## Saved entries
»»
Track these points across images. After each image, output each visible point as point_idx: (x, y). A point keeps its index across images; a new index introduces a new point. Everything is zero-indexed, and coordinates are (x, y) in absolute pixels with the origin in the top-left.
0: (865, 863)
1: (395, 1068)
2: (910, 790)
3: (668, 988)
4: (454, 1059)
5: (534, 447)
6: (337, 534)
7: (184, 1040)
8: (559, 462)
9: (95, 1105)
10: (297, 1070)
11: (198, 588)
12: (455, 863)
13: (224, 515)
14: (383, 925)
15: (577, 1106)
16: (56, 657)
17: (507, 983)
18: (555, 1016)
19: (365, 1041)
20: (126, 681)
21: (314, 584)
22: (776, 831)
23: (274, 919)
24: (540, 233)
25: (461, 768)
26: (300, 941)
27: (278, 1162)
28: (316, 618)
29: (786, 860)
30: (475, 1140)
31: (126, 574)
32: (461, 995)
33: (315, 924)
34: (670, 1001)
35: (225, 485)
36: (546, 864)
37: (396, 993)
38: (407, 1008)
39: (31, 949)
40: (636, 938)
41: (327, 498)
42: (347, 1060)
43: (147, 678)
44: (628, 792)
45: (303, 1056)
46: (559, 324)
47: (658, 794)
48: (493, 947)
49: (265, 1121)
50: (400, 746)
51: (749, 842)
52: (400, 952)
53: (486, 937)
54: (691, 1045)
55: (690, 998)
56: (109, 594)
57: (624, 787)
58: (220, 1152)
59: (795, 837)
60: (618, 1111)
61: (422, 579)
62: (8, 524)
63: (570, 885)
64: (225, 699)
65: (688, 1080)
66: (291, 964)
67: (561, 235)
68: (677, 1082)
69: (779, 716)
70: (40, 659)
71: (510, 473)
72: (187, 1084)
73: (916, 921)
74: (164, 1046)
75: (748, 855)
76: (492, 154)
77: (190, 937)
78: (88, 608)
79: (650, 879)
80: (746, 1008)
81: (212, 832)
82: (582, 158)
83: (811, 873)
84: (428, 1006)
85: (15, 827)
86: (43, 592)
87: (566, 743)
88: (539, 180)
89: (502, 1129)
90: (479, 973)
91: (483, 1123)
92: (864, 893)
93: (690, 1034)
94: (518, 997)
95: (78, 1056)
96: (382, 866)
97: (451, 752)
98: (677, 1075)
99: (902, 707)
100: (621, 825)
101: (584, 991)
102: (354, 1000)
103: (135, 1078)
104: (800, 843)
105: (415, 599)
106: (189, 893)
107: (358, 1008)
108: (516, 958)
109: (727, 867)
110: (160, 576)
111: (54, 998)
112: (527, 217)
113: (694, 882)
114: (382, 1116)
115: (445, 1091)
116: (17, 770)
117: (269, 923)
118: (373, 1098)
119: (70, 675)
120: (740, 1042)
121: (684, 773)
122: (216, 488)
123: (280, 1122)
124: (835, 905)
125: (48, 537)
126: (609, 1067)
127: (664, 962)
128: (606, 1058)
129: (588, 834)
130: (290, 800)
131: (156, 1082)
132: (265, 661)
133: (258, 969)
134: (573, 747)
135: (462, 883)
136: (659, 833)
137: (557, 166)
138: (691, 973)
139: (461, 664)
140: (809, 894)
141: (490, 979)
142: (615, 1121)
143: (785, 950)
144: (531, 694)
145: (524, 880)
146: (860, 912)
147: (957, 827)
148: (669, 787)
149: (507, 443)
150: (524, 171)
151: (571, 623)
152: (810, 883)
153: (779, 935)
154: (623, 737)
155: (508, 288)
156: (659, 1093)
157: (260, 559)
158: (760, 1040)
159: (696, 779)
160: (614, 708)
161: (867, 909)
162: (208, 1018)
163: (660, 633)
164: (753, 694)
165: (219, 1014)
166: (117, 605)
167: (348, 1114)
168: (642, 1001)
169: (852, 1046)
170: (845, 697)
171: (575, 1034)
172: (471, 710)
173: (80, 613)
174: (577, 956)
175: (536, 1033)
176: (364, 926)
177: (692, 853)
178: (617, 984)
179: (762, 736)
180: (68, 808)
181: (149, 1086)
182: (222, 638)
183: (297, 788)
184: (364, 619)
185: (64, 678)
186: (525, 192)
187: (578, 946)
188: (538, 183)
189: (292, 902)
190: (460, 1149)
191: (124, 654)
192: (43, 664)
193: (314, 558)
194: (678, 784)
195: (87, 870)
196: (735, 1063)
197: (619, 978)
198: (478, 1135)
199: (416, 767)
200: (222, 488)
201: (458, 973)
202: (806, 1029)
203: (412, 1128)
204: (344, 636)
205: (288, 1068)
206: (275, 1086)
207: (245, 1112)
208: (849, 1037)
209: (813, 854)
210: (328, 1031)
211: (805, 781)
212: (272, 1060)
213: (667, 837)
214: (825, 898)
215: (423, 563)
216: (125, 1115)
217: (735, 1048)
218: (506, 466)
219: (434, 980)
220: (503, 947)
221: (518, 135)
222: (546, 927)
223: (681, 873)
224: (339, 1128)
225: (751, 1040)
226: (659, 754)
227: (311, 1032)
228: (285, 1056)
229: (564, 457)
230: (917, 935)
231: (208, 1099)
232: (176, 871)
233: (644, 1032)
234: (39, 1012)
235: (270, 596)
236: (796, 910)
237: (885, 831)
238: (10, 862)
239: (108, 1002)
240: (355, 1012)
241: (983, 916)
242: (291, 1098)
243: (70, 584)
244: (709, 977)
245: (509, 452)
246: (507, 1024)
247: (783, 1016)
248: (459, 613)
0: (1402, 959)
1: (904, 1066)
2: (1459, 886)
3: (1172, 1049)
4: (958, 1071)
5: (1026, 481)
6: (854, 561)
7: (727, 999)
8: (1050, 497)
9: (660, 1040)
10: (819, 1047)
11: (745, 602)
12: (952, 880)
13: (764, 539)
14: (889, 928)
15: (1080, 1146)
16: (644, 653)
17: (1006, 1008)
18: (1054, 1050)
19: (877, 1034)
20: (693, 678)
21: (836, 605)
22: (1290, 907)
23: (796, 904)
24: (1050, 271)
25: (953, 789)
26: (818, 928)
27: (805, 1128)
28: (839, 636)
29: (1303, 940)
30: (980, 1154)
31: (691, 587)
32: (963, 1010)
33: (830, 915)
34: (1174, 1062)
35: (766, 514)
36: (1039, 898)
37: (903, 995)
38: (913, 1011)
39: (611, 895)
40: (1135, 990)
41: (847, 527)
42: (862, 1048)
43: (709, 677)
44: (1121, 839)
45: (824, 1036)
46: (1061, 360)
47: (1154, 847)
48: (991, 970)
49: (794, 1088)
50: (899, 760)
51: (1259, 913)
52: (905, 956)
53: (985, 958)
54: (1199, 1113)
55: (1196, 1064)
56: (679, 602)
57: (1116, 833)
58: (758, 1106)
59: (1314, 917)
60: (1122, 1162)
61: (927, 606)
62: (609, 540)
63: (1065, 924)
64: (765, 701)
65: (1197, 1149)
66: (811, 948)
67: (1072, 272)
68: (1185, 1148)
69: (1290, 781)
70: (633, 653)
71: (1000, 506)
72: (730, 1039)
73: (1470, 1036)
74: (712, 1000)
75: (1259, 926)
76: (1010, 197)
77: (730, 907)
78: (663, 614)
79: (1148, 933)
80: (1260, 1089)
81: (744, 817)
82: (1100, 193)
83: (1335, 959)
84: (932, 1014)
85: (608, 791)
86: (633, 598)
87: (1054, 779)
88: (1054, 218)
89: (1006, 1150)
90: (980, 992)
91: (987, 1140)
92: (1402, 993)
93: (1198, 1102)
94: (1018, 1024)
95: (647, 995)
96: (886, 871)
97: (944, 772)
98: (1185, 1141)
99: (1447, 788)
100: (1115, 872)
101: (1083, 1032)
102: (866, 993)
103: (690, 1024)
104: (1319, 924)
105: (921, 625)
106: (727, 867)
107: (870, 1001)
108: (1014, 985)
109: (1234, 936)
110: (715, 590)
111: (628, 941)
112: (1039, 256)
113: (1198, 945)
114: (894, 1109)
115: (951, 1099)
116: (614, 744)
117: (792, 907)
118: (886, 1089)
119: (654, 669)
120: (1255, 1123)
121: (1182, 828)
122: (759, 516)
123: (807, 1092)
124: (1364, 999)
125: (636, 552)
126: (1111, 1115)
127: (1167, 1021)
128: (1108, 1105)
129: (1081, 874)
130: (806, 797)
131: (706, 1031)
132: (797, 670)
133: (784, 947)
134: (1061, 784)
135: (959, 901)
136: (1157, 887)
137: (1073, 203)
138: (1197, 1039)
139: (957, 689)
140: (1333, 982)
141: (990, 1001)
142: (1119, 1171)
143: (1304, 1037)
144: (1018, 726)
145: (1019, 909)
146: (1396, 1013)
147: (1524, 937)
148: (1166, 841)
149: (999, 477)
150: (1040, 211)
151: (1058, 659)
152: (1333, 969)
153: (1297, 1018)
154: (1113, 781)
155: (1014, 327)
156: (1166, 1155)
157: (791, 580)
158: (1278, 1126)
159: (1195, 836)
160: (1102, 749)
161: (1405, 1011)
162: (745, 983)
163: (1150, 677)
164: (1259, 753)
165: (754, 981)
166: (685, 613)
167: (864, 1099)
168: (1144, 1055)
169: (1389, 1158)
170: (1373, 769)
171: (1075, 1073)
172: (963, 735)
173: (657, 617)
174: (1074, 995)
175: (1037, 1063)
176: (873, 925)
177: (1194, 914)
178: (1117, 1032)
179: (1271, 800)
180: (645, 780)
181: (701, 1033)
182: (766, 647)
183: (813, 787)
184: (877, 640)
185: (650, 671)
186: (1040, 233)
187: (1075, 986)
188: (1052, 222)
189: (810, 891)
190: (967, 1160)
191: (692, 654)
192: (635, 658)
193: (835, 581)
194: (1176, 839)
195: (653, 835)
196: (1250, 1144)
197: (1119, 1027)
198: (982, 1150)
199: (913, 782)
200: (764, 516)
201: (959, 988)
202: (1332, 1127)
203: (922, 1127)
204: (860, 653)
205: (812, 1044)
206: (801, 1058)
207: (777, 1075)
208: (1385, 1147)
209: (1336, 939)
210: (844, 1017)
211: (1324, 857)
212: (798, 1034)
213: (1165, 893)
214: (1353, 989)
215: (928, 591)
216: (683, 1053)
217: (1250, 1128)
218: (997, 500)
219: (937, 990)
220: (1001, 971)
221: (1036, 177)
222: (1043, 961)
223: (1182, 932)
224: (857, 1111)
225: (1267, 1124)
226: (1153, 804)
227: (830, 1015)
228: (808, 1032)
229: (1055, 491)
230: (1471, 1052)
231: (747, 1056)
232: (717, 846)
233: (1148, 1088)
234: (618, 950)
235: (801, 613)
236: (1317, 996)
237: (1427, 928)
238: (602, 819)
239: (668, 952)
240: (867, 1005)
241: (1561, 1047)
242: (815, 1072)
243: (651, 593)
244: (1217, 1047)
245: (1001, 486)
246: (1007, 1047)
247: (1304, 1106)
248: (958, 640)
««
## YOUR GOAL
Please copy out the records word for word, starting at their first line and ending at the line that contains "72: (187, 1084)", with both of those lines included.

## OUTPUT OF THE EXERCISE
Track these points across images. After each image, output each visible point as point_idx: (x, y). A point keeps its index across images; a new index introduces a new point. Everything is zero-indexed, and coordinates are (x, y) in absolute pixels with the origin in the top-left.
0: (865, 863)
1: (395, 1068)
2: (910, 790)
3: (668, 988)
4: (454, 1059)
5: (534, 447)
6: (337, 534)
7: (184, 1040)
8: (559, 462)
9: (95, 1105)
10: (297, 1070)
11: (198, 588)
12: (455, 863)
13: (224, 515)
14: (383, 925)
15: (577, 1106)
16: (56, 657)
17: (507, 983)
18: (555, 1016)
19: (365, 1041)
20: (126, 681)
21: (314, 584)
22: (776, 831)
23: (274, 919)
24: (540, 233)
25: (461, 768)
26: (300, 941)
27: (278, 1162)
28: (316, 618)
29: (786, 860)
30: (475, 1140)
31: (126, 574)
32: (461, 995)
33: (315, 924)
34: (670, 1001)
35: (225, 485)
36: (546, 864)
37: (396, 993)
38: (407, 1008)
39: (31, 949)
40: (636, 938)
41: (327, 498)
42: (347, 1060)
43: (147, 678)
44: (628, 792)
45: (303, 1056)
46: (559, 324)
47: (658, 794)
48: (493, 947)
49: (265, 1121)
50: (400, 746)
51: (749, 842)
52: (400, 952)
53: (486, 937)
54: (691, 1045)
55: (690, 998)
56: (109, 594)
57: (624, 787)
58: (220, 1152)
59: (795, 837)
60: (618, 1111)
61: (422, 579)
62: (8, 524)
63: (570, 885)
64: (225, 699)
65: (688, 1080)
66: (291, 964)
67: (561, 235)
68: (677, 1082)
69: (779, 716)
70: (40, 659)
71: (510, 473)
72: (187, 1084)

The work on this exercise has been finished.